Britain's home office (interior ministry) said it had contacted US officials asking them to deal with the material as it could not take action directly against websites hosted outside the country.

"We should all stand up against extremists, we have raised this with our overseas counterparts to encourage them to remove this content from the website," the Home Office said.

"We are determined to tackle extremism and always press for the removal of jihadist material on the internet."

Britain's Counter Terrorism Internet Referral Unit, a specialist police squad set up to deal with such online issues, said the material had now been removed from the website.

The content had been referred to them and was assessed to be in breach of British law, a spokesperson for the unit said.

RevolutionMuslim.com says on its site that it provides Islamist news and analysis to "counter the mainstream propaganda."

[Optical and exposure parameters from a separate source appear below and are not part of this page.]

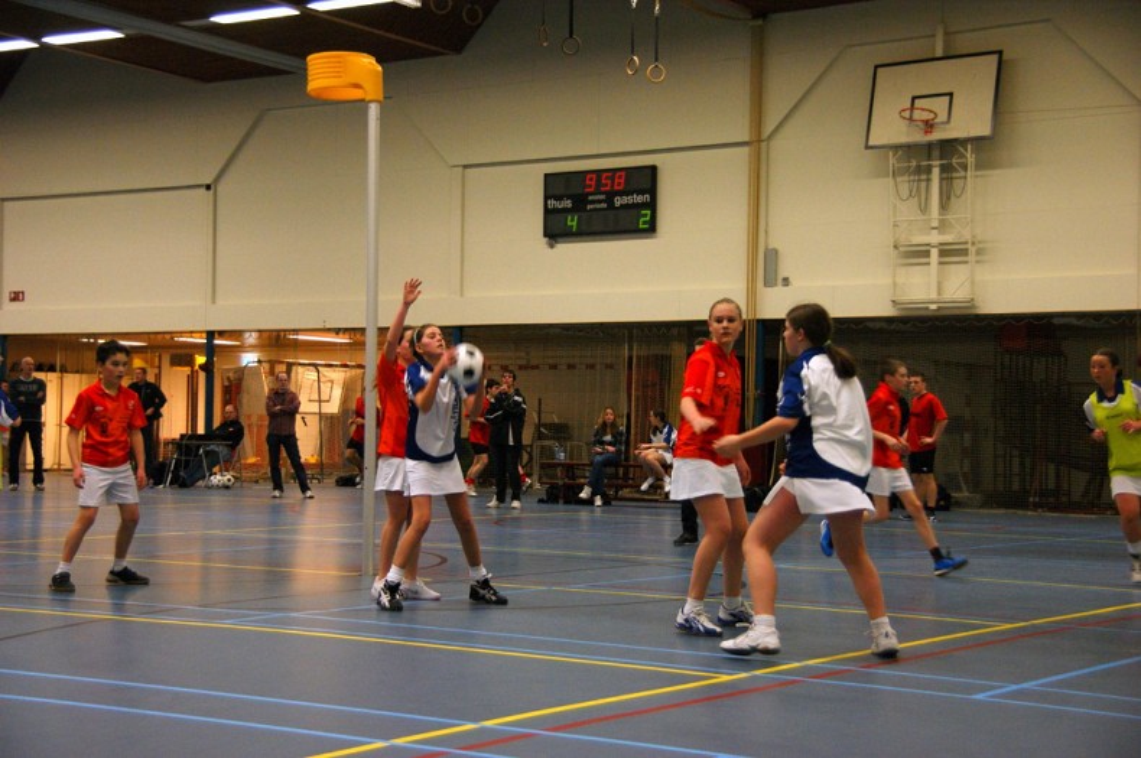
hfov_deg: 37.9
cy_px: 379
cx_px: 570
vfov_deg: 25.7
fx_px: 1662
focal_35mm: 52
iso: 800
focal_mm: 35
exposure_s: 1/100
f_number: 4.5
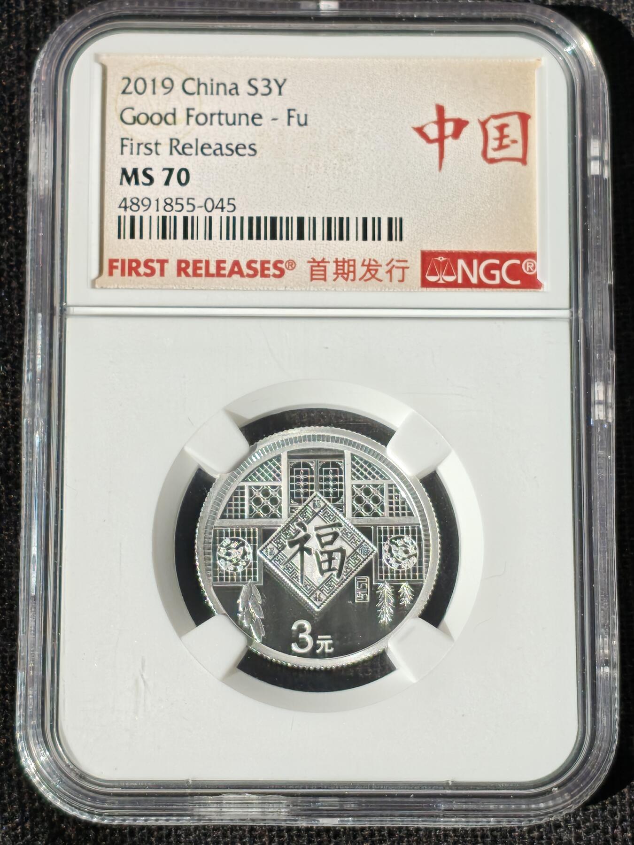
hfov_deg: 14.0
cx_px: 317
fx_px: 2589
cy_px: 422
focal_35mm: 106
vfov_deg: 18.5
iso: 50
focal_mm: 4.94
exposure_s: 1/2683
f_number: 1.5
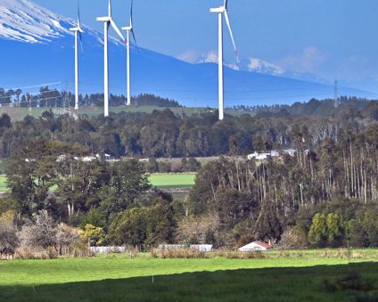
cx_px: -130
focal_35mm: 412
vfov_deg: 3.8
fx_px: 4608
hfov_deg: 4.7
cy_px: 128
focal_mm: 155
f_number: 8
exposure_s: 1/2500
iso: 400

It said "in no, way, shape or form do we call for war against the US government or adhere to the enemies of the United States elsewhere".

Awlaki, and other propagandists of the Yemen-based al-Qaeda in the Arabian Peninsula (AQAP), have urged followers in the West to attack whatever targets they can find with whatever weapon is available.

Yemen on Tuesday launched a major operation to capture Awlaki, who has also been linked to a failed bombing of a US-bound plane in December 2009 claimed by Yemen's al-Qaeda wing and to a US army major who killed 13 people in a shooting spree last year at Fort Hood in Texas.

Two parcel bombs intercepted last week on cargo planes in Britain and Dubai are also thought to be the work of AQAP, US and British officials say.